Dynamic Control of Protein−Protein Interactions

Abstract

The capability to selectively and reversibly control protein-protein interactions in antibody-doped polypyrrole (PPy) was accomplished by changing the voltage applied to the polymer. Polypyrrole was doped with sulfate polyanions and monoclonal anti-human fibronectin antibodies (alphaFN). The ability to toggle the binding and dissociation of fibronectin (FN) to alphaFN-doped polypyrrole was demonstrated. Staircase potential electrochemical impedance spectroscopy (SPEIS) was performed to characterize the impedance and charge transfer characteristics of the alphaFN-doped PPy as a function of applied voltage, frequency, and FN concentration. Impedance measurements indicated oxidation of alphaFN-doped PPy promoted selective binding of FN to alphaFN antibodies and reduction of the polymer films facilitated FN dissociation. Moreover, SPEIS measurements suggested that the apparent reversibility of antigen binding to antibody-doped PPy is not due to the suppression of hydrophobic binding forces between antibody and antigen. Instead, our data indicate that reversible antigen binding to antibody-doped PPy can be attributed to the minimization of charge in the polymer films during oxidation and reduction.

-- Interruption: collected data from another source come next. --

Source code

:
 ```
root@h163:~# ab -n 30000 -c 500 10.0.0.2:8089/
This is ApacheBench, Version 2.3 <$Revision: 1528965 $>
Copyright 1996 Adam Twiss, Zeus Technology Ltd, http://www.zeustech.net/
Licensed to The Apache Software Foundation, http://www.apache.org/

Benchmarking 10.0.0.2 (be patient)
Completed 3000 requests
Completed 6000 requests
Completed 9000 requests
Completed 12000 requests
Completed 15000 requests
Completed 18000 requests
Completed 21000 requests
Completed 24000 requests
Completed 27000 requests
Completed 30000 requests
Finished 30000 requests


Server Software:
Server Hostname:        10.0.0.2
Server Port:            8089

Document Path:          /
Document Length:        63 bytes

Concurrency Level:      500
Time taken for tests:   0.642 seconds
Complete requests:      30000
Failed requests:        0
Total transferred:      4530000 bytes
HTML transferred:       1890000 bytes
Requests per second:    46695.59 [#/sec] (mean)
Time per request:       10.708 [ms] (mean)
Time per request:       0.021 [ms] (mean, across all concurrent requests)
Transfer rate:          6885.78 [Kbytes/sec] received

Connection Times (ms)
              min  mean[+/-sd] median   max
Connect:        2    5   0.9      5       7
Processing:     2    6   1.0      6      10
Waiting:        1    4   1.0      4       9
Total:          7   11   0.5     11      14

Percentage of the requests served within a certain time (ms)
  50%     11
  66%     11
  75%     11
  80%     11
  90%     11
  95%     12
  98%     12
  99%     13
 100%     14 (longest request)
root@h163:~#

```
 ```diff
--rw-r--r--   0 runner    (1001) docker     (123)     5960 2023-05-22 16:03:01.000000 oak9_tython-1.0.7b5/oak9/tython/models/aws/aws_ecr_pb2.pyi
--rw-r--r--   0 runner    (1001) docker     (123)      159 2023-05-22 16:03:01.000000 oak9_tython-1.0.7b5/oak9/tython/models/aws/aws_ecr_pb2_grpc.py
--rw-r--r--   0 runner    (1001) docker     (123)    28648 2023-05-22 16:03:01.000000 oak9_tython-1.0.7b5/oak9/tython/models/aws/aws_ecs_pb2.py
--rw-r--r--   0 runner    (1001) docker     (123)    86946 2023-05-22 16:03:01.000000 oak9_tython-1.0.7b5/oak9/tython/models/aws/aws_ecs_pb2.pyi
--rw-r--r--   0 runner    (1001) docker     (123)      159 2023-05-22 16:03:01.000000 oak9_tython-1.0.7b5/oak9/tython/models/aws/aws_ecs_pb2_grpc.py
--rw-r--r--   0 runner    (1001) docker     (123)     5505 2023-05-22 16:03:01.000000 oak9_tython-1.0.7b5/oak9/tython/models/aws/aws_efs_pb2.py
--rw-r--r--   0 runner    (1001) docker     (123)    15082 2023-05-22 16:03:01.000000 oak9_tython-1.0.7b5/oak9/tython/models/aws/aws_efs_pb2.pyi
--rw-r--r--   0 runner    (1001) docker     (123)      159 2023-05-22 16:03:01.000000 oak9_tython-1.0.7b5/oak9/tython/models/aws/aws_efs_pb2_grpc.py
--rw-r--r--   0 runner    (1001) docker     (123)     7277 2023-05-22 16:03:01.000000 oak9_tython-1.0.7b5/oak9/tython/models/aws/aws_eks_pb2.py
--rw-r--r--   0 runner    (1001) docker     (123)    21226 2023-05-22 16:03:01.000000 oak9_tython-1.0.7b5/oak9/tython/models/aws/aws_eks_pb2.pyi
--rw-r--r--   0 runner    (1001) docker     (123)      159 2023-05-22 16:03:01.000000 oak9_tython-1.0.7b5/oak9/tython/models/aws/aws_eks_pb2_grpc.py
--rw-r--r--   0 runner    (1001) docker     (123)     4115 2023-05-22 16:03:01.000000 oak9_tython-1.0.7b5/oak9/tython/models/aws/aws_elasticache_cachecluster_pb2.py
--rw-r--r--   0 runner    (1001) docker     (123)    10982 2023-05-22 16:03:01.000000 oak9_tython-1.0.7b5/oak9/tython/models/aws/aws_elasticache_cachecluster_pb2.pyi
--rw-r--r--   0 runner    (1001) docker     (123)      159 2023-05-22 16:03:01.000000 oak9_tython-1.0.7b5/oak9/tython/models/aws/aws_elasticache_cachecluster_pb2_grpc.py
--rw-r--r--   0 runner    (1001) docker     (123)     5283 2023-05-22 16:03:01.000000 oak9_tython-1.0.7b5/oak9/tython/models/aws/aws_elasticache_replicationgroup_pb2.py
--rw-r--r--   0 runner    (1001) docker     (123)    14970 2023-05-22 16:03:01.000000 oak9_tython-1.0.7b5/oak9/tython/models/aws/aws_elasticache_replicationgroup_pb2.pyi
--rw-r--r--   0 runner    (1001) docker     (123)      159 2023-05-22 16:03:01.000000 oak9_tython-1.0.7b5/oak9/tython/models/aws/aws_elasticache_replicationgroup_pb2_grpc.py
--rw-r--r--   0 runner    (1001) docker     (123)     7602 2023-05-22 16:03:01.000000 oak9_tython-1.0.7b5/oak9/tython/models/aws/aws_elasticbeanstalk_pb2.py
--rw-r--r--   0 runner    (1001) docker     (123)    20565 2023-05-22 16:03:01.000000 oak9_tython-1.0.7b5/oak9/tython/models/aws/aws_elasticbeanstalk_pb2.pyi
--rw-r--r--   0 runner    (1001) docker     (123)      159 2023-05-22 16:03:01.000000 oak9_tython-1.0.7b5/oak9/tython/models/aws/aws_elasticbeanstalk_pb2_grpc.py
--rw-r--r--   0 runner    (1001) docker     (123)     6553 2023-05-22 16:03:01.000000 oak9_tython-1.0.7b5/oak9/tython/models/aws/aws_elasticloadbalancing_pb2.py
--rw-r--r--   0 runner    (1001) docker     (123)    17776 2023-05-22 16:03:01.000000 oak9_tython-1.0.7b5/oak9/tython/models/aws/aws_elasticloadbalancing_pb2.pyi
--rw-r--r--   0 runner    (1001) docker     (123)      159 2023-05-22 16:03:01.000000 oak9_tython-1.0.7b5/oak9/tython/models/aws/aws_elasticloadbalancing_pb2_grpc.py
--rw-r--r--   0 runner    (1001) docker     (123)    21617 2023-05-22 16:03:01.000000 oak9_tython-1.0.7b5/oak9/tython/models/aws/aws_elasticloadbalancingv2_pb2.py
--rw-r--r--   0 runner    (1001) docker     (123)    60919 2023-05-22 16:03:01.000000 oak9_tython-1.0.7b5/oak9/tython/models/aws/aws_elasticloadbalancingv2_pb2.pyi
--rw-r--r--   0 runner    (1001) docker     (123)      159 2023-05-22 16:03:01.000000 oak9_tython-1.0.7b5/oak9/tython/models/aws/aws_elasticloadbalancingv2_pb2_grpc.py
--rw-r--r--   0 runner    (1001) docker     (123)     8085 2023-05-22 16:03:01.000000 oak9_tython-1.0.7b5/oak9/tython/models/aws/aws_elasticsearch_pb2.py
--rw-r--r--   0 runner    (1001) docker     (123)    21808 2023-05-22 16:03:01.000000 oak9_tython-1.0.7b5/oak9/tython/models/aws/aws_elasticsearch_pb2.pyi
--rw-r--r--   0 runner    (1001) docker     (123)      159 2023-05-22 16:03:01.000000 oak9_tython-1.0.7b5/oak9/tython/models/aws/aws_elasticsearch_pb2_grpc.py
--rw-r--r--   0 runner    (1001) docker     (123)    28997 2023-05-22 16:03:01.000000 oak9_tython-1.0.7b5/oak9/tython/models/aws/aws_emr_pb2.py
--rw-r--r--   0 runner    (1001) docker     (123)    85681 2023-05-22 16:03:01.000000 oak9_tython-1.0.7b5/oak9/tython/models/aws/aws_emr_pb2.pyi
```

Furthermore, alphaFN-doped PPy was utilized to collect real-time, dynamic measurements of varying FN concentrations in solution by repeatedly binding and releasing FN. Our data demonstrate that antibody-doped PPy represents an electrically controllable sensing platform which can be exploited to collect rapid, repeated measurements of protein concentrations with molecular specificity.